En un intento frenético de apaciguar a los lectores de las columnas de Ann Coulter y Breitbart News, el presidente Trump ordenó el despliegue de tropas de la Guardia Nacional en la frontera entre México y Estados Unidos. Trump también obligó a su secretaria de seguridad nacional, Kirstjen Nielsen, a fingir que su administración está avanzando en la construcción del muro fronterizo.

Nielsen ha tenido que matizar el pensamiento de Trump al admitir paulatinamente que lo que se hará es renovar secciones de la valla que construyó el presidente Barack Obama.
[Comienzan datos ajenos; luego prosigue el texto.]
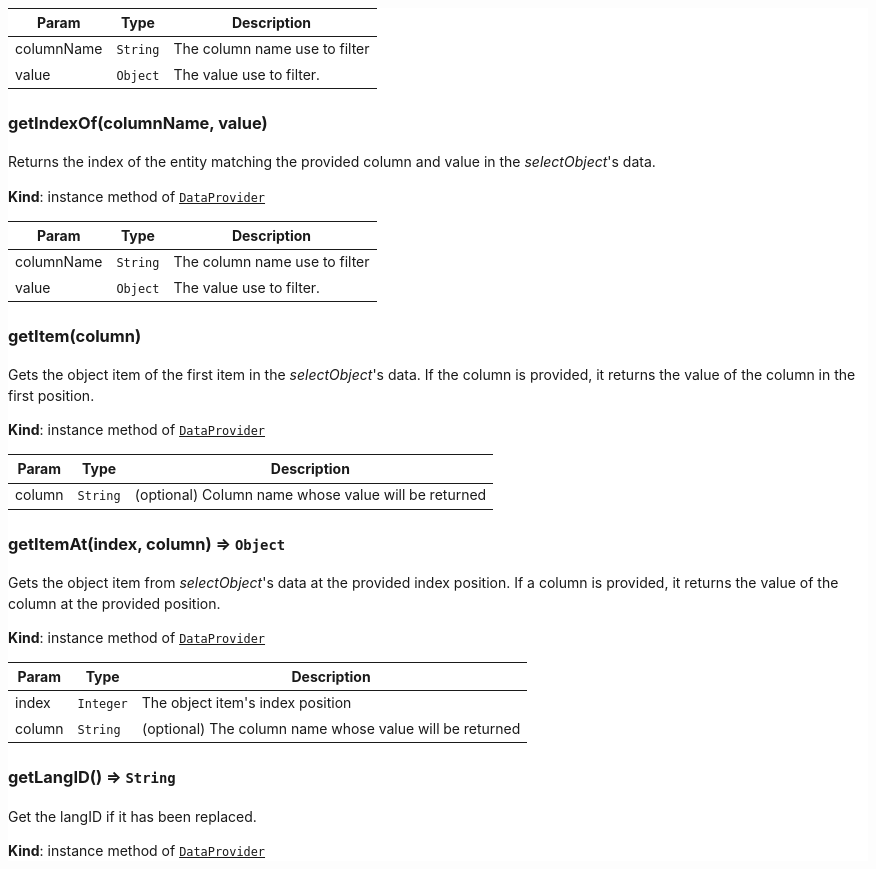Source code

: | Param | Type | Description |
| --- | --- | --- |
| columnName | <code>String</code> | The column name use to filter |
| value | <code>Object</code> | The value use to filter. |

<a name="DataProvider+getIndexOf"></a>

### getIndexOf(columnName, value)
Returns the index of the entity matching the provided column and value in the *selectObject*'s data.

**Kind**: instance method of [<code>DataProvider</code>](#DataProvider)  

| Param | Type | Description |
| --- | --- | --- |
| columnName | <code>String</code> | The column name use to filter |
| value | <code>Object</code> | The value use to filter. |

<a name="DataProvider+getItem"></a>

### getItem(column)
Gets the object item of the first item in the *selectObject*'s data.
If the column is provided, it returns the value of the column in the first position.

**Kind**: instance method of [<code>DataProvider</code>](#DataProvider)  

| Param | Type | Description |
| --- | --- | --- |
| column | <code>String</code> | (optional) Column name whose value will be returned |

<a name="DataProvider+getItemAt"></a>

### getItemAt(index, column) ⇒ <code>Object</code>
Gets the object item from *selectObject*'s data at the provided index position.
If a column is provided, it returns the value of the column at the provided position.

**Kind**: instance method of [<code>DataProvider</code>](#DataProvider)  

| Param | Type | Description |
| --- | --- | --- |
| index | <code>Integer</code> | The object item's index position |
| column | <code>String</code> | (optional) The column name whose value will be returned |

<a name="DataProvider+getLangID"></a>

### getLangID() ⇒ <code>String</code>
Get the langID if it has been replaced.

**Kind**: instance method of [<code>DataProvider</code>](#DataProvider)  
<a name="DataProvider+getOperationIndex"></a>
Los gritos que se escucharon durante la campaña: “¡Constrúyase el muro!”, se han convertido en susurros que dicen: “agrega una capa”.

Las absurdas propuestas del presidente sobre el tema de inmigración vienen, recuerden, en un momento en el que los cruces fronterizos de México hacia Estados Unidos se encuentran en su punto más bajo en 46 años.

Los cruces ilegales de inmigrantes mexicanos se han reducido drásticamente como consecuencia de la crisis financiera del 2008 y la mejora de la salud económica de México.

Sobre los intereses a largo plazo de Estados Unidos preocupan mucho más las recientes declaraciones de Trump sobre el tema de Siria.

A menudo, los presidentes repiten los errores de sus odiados antecesores. El entonces candidato Trump criticó a Obama (como de costumbre) por anunciar el plan de sacar a las tropas de Estados Unidos de Siria y prometió a los votantes que no repetiría el mismo error; sin embargo, Trump comentó durante esta semana que podría haber una respuesta en contra del régimen de Al Asad por el supuesto ataque químico en la ciudad Duma.

Antes, Trump usó una conferencia de prensa multilateral con los líderes de Letonia, Lituania y Estonia para tirar la toalla en nuestra lucha en contra del Estado Islámico.

Que el presidente de Estados Unidos haya anunciado su plan de ceder Siria a Vladimir Putin tuvo que haber sido muy inquietante para esos tres países, que están bajo la continua amenaza de Rusia.

Los amigos y enemigos de Estados Unidos estarán preguntándose qué tipo de país abandona Irak si la guerra fue mal planificada; se queda de brazos cruzados mientras 500,000 sirios son asesinados, y permite, a través de la inacción y el abandono, el surgimiento del Estado Islámico. Todo, dejando los conflictos en manos de Irán, Rusia y del régimen asesino de Bashar al Asad.

Trump está preocupado por una guerra imaginaria en la frontera con México, de tal manera que la Guardia Nacional se dirige a Texas, mientras nuestros héroes en Siria se ven obligados a regresar a casa.

Nuestras tropas se merecen algo mejor.